## TASK DIRECTIONS
Give the count of lines in the records below that contain "CGTN", with no other words.

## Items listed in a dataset
-----
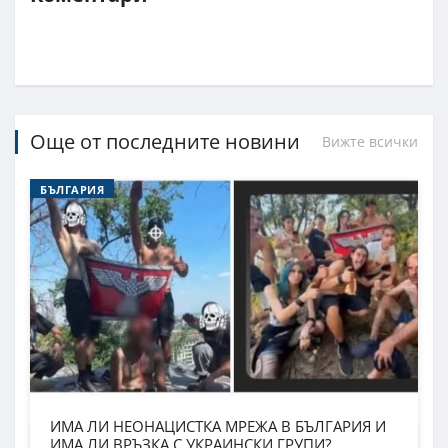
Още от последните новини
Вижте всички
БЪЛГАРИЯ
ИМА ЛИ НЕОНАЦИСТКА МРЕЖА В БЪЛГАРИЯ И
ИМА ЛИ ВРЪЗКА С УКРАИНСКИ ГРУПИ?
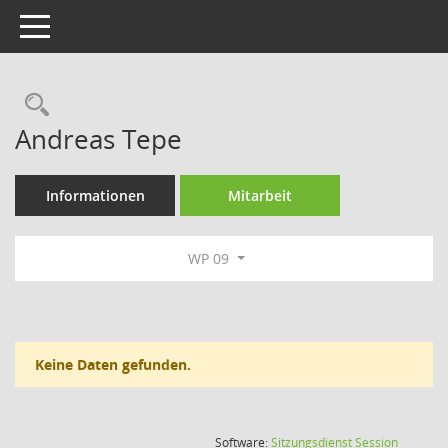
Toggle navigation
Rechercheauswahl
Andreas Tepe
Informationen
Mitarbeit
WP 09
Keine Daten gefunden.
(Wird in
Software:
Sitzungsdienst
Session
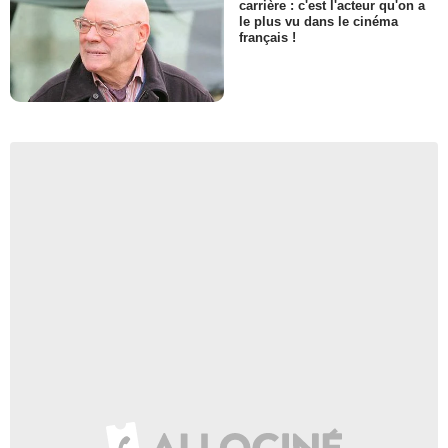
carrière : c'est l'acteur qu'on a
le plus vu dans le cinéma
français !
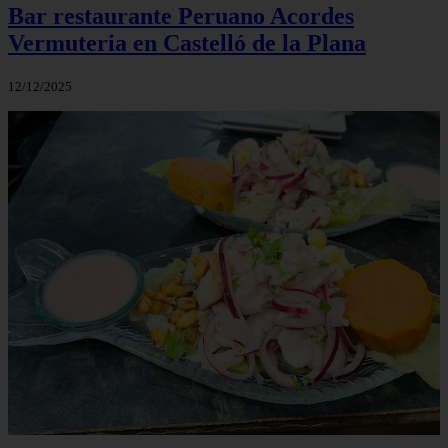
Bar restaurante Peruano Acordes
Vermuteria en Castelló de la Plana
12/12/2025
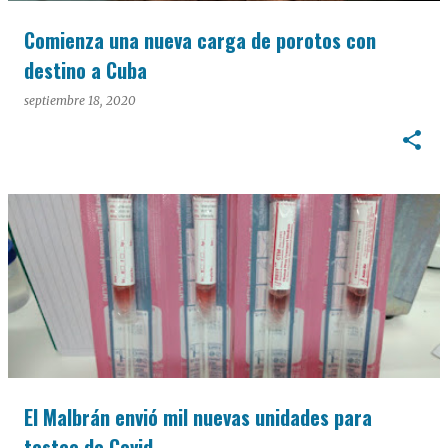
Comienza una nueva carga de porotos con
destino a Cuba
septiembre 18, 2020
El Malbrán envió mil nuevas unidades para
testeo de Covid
-----
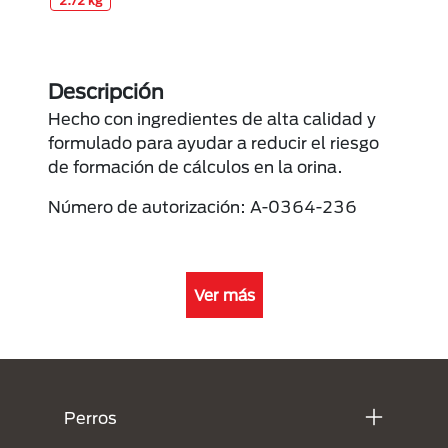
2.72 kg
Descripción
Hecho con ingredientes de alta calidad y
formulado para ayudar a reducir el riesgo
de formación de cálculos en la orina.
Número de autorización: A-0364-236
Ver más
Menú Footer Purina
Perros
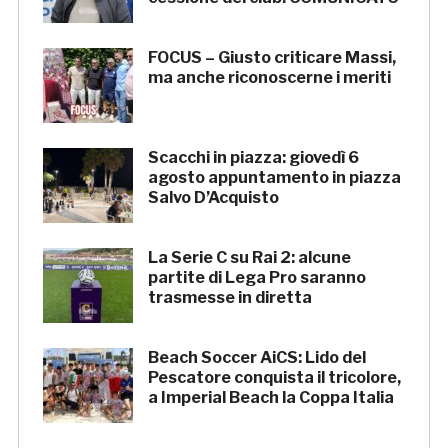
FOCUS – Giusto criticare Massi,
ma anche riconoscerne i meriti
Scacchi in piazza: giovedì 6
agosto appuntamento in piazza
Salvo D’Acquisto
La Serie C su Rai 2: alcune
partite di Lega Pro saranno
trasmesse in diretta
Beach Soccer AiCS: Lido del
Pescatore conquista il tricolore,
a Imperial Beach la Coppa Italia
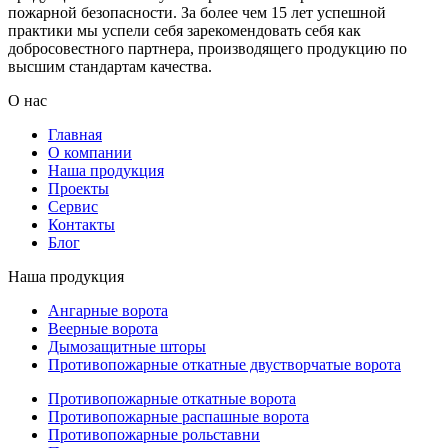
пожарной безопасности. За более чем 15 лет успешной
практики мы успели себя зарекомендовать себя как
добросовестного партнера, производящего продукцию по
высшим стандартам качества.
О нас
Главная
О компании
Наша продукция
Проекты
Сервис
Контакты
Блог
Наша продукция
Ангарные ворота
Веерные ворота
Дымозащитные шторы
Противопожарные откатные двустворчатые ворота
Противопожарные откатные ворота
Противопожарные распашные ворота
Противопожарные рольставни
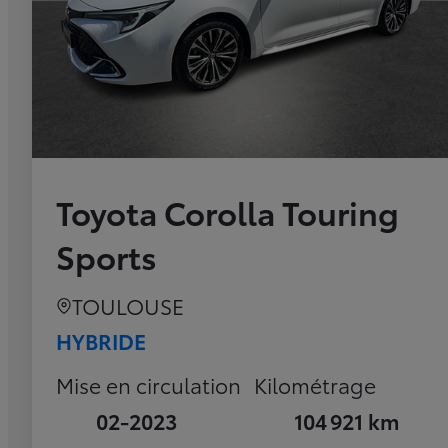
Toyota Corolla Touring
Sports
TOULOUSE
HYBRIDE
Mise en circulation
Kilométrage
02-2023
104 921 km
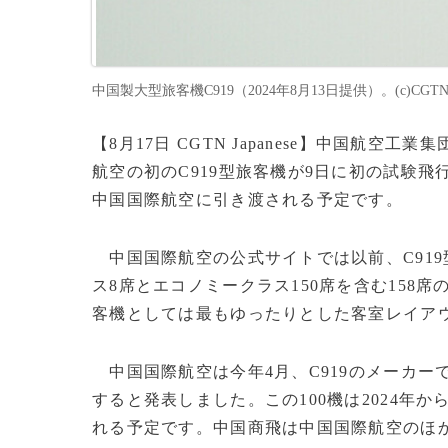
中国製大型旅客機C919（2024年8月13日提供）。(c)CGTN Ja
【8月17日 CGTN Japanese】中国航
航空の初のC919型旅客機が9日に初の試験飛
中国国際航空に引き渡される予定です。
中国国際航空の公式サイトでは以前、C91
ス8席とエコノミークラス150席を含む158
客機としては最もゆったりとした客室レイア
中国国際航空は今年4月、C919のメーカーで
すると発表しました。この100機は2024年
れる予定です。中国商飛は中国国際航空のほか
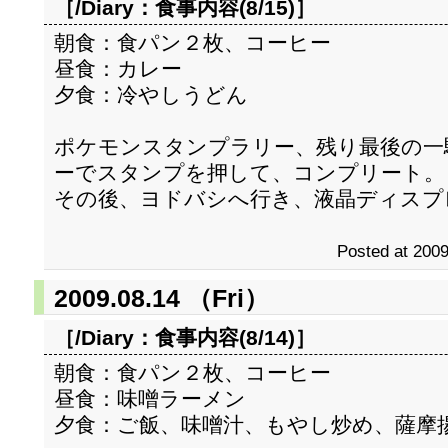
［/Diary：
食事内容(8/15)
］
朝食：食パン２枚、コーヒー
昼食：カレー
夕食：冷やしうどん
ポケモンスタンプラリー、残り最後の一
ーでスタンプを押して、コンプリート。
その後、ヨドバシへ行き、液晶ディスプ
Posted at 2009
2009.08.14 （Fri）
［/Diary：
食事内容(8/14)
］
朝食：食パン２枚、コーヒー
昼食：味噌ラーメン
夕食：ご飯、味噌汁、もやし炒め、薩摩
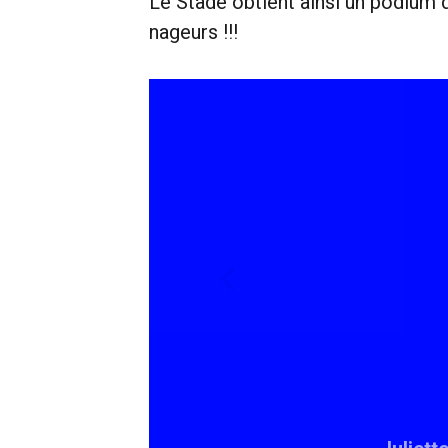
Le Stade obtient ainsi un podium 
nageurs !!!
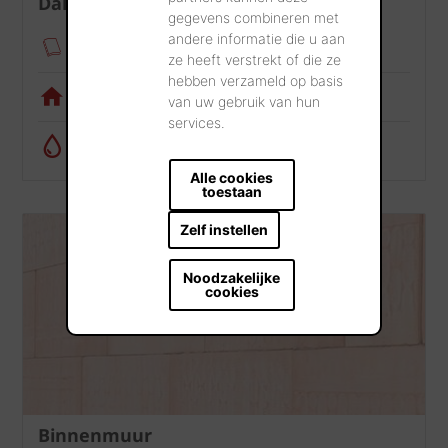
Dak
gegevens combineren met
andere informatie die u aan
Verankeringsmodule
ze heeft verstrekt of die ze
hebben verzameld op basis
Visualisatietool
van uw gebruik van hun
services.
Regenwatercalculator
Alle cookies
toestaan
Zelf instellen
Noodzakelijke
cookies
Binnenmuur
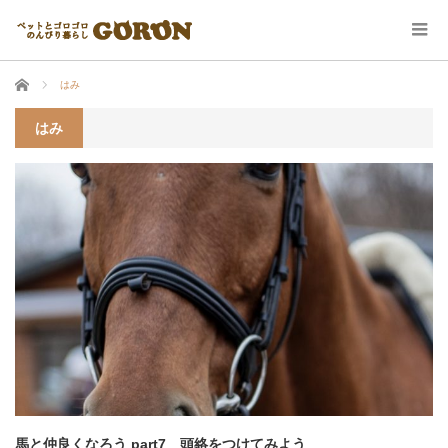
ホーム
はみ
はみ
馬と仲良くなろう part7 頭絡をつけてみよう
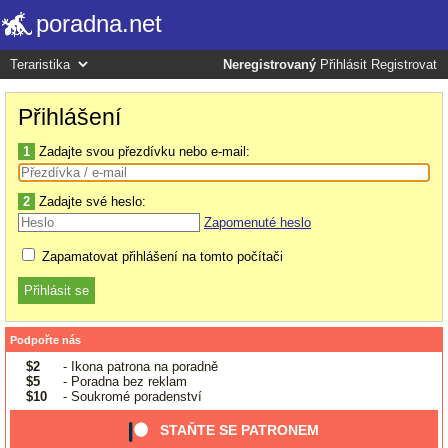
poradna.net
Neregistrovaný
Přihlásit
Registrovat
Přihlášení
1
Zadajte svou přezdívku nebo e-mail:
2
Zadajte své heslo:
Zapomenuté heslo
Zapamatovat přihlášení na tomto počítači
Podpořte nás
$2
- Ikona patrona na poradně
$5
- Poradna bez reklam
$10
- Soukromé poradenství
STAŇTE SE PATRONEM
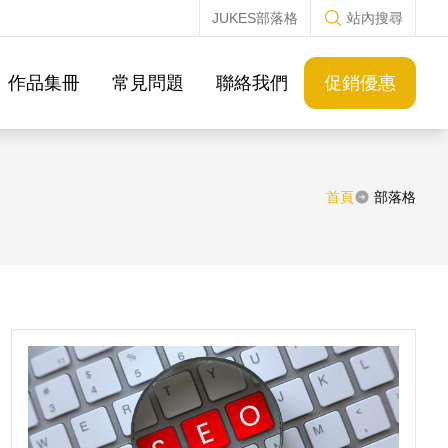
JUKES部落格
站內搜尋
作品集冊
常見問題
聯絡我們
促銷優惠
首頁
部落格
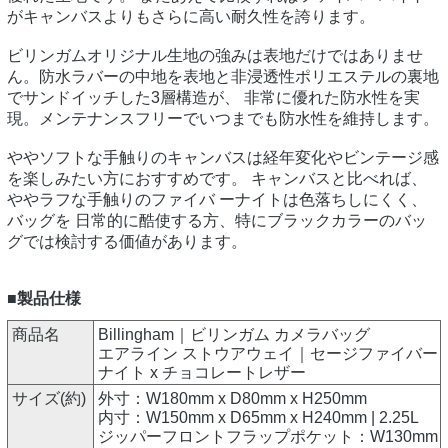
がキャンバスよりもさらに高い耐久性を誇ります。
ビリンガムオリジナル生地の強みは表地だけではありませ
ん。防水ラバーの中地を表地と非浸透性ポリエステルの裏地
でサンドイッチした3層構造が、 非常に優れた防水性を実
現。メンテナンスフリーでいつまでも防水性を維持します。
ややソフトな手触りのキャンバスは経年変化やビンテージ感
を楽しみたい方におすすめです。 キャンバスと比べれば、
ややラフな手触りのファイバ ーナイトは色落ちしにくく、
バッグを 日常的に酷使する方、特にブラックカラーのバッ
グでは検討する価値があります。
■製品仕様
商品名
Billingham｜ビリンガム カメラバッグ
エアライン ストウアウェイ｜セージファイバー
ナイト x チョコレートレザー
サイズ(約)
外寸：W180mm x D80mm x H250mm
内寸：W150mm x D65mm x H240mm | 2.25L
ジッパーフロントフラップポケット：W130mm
-----
## OUTPUT FOR THIS TASK
2